[A block of data]

————————

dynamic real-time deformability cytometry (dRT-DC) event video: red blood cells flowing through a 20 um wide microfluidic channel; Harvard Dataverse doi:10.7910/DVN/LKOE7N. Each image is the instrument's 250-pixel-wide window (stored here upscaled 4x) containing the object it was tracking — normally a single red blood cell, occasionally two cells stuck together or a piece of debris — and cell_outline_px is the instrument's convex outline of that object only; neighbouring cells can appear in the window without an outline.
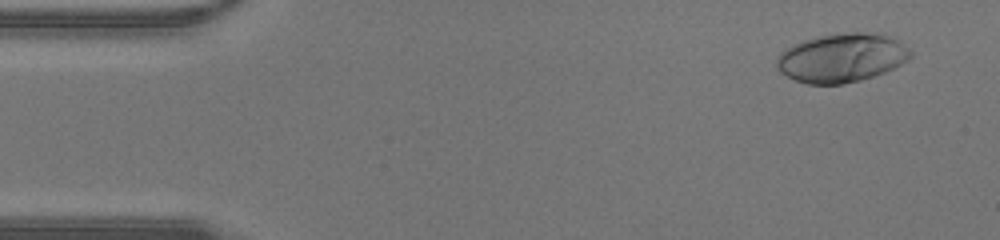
{"species": "human", "species_latin": "Homo sapiens", "temperature_condition": "warm", "stored_images_in_passage": 42, "camera_frame_rate_fps": 3000, "um_per_image_px": 0.085, "donor": {"sex": "male"}, "frame": {"image": 1, "passage_image": 3, "time_ms": 0.667, "image_size_px": [1000, 240], "cell_outline_px": [[912, 56], [908, 60], [884, 72], [860, 80], [844, 84], [808, 84], [796, 80], [780, 72], [776, 68], [776, 60], [780, 52], [804, 40], [820, 36], [852, 32], [884, 32], [908, 48], [912, 52]], "centroid_in_image_um": [71.56, 4.91], "position_along_channel_um": 13.4, "area_um2": 37.92}}
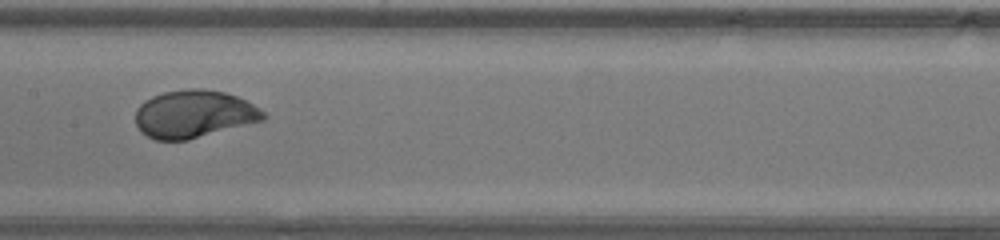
{"frame": {"image": 2, "passage_image": 21, "time_ms": 6.667, "image_size_px": [1000, 240], "cell_outline_px": [[268, 116], [264, 120], [188, 140], [156, 140], [140, 132], [136, 124], [136, 108], [144, 100], [152, 96], [164, 92], [188, 88], [200, 88], [224, 92], [236, 96], [260, 108]], "centroid_in_image_um": [16.47, 9.69], "position_along_channel_um": 190.9, "area_um2": 35.6}}
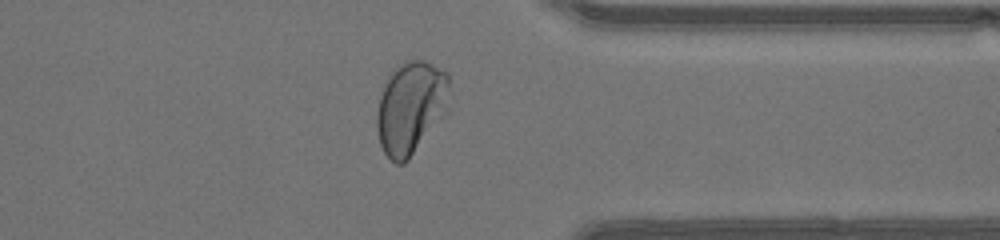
{"frame": {"image": 3, "passage_image": 33, "time_ms": 10.667, "image_size_px": [1000, 240], "cell_outline_px": [[448, 112], [408, 160], [404, 164], [396, 164], [384, 152], [380, 144], [376, 128], [376, 116], [380, 96], [392, 68], [408, 60], [424, 60], [448, 72]], "centroid_in_image_um": [34.92, 9.15], "position_along_channel_um": 376.5, "area_um2": 39.42}}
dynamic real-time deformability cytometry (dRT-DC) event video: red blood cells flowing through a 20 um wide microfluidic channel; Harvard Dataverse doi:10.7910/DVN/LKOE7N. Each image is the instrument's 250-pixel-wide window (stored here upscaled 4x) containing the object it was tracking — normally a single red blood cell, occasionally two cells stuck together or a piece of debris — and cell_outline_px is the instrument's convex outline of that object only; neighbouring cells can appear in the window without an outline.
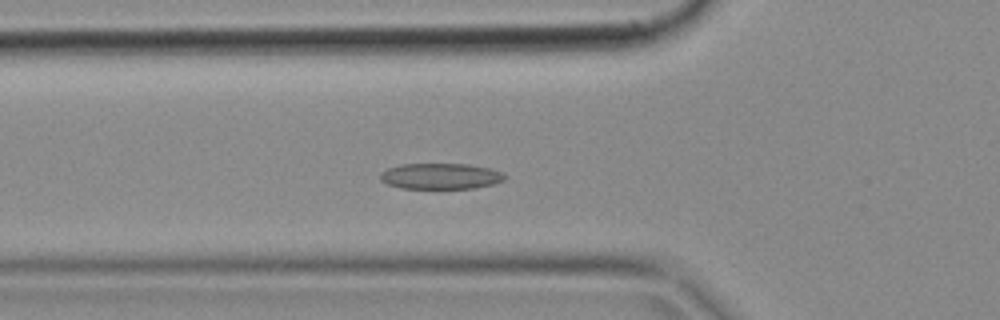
{"species": "common noctule bat (a hibernating species)", "species_latin": "Nyctalus noctula", "temperature_condition": "cold", "stored_images_in_passage": 50, "camera_frame_rate_fps": 3000, "um_per_image_px": 0.085, "animal": {"sex": "female", "body_mass_g": 18.4}, "frame": {"image": 1, "passage_image": 17, "time_ms": 5.333, "image_size_px": [1000, 320], "cell_outline_px": [[508, 176], [504, 180], [492, 184], [472, 188], [400, 188], [388, 184], [380, 180], [380, 172], [388, 168], [400, 164], [468, 164], [488, 168], [504, 172]], "centroid_in_image_um": [37.45, 14.97], "position_along_channel_um": 88.3, "area_um2": 18.79}}
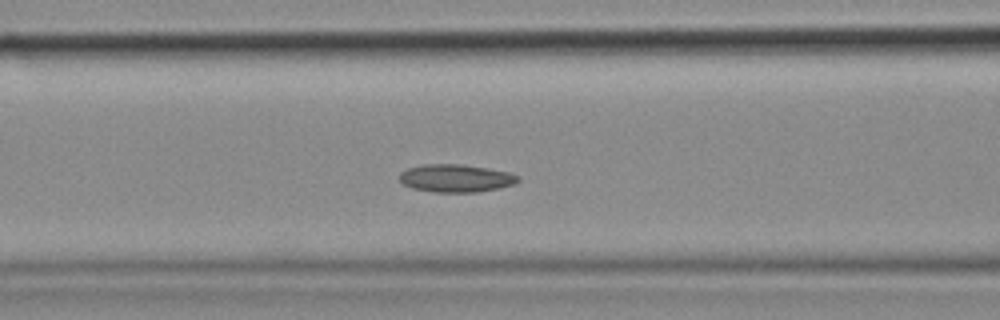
{"frame": {"image": 2, "passage_image": 20, "time_ms": 6.333, "image_size_px": [1000, 320], "cell_outline_px": [[520, 180], [516, 184], [476, 192], [432, 192], [412, 188], [404, 184], [400, 180], [400, 172], [408, 168], [424, 164], [460, 164], [488, 168], [508, 172], [520, 176]], "centroid_in_image_um": [38.76, 15.14], "position_along_channel_um": 127.8, "area_um2": 19.19}}
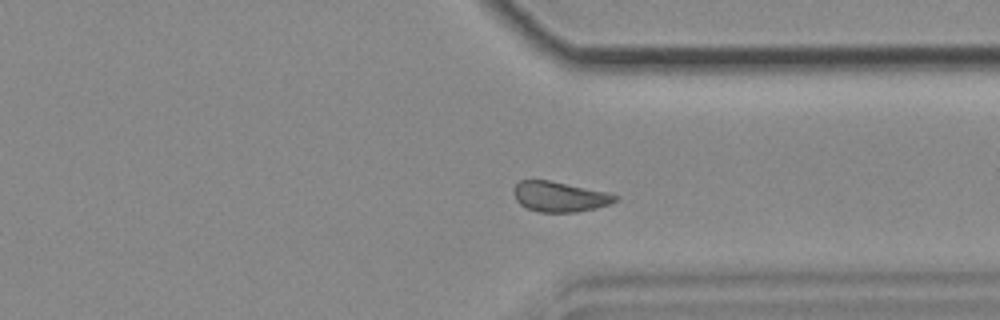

————————

▶ _Short problem_:
Do not copy the pictures, but repeat every line exactly.

▶ _The solution_:
dynamic real-time deformability cytometry (dRT-DC) event video: red blood cells flowing through a 20 um wide microfluidic channel; Harvard Dataverse doi:10.7910/DVN/LKOE7N. Each image is the instrument's 250-pixel-wide window (stored here upscaled 4x) containing the object it was tracking — normally a single red blood cell, occasionally two cells stuck together or a piece of debris — and cell_outline_px is the instrument's convex outline of that object only; neighbouring cells can appear in the window without an outline.
{"species": "human", "species_latin": "Homo sapiens", "temperature_condition": "warm", "stored_images_in_passage": 42, "camera_frame_rate_fps": 3000, "um_per_image_px": 0.085, "donor": {"sex": "male"}, "frame": {"image": 1, "passage_image": 3, "time_ms": 0.667, "image_size_px": [1000, 240], "cell_outline_px": [[912, 56], [908, 60], [884, 72], [860, 80], [844, 84], [808, 84], [796, 80], [780, 72], [776, 68], [776, 60], [780, 52], [804, 40], [820, 36], [852, 32], [884, 32], [908, 48], [912, 52]], "centroid_in_image_um": [71.56, 4.91], "position_along_channel_um": 13.4, "area_um2": 37.92}}
{"frame": {"image": 2, "passage_image": 21, "time_ms": 6.667, "image_size_px": [1000, 240], "cell_outline_px": [[268, 116], [264, 120], [188, 140], [156, 140], [140, 132], [136, 124], [136, 108], [144, 100], [152, 96], [164, 92], [188, 88], [200, 88], [224, 92], [236, 96], [260, 108]], "centroid_in_image_um": [16.47, 9.69], "position_along_channel_um": 190.9, "area_um2": 35.6}}
{"frame": {"image": 3, "passage_image": 33, "time_ms": 10.667, "image_size_px": [1000, 240], "cell_outline_px": [[448, 112], [408, 160], [404, 164], [396, 164], [384, 152], [380, 144], [376, 128], [376, 116], [380, 96], [392, 68], [408, 60], [424, 60], [448, 72]], "centroid_in_image_um": [34.92, 9.15], "position_along_channel_um": 376.5, "area_um2": 39.42}}
dynamic real-time deformability cytometry (dRT-DC) event video: red blood cells flowing through a 20 um wide microfluidic channel; Harvard Dataverse doi:10.7910/DVN/LKOE7N. Each image is the instrument's 250-pixel-wide window (stored here upscaled 4x) containing the object it was tracking — normally a single red blood cell, occasionally two cells stuck together or a piece of debris — and cell_outline_px is the instrument's convex outline of that object only; neighbouring cells can appear in the window without an outline.
{"species": "common noctule bat (a hibernating species)", "species_latin": "Nyctalus noctula", "temperature_condition": "cold", "stored_images_in_passage": 50, "camera_frame_rate_fps": 3000, "um_per_image_px": 0.085, "animal": {"sex": "female", "body_mass_g": 18.4}, "frame": {"image": 1, "passage_image": 17, "time_ms": 5.333, "image_size_px": [1000, 320], "cell_outline_px": [[508, 176], [504, 180], [492, 184], [472, 188], [400, 188], [388, 184], [380, 180], [380, 172], [388, 168], [400, 164], [468, 164], [488, 168], [504, 172]], "centroid_in_image_um": [37.45, 14.97], "position_along_channel_um": 88.3, "area_um2": 18.79}}
{"frame": {"image": 2, "passage_image": 20, "time_ms": 6.333, "image_size_px": [1000, 320], "cell_outline_px": [[520, 180], [516, 184], [476, 192], [432, 192], [412, 188], [404, 184], [400, 180], [400, 172], [408, 168], [424, 164], [460, 164], [488, 168], [508, 172], [520, 176]], "centroid_in_image_um": [38.76, 15.14], "position_along_channel_um": 127.8, "area_um2": 19.19}}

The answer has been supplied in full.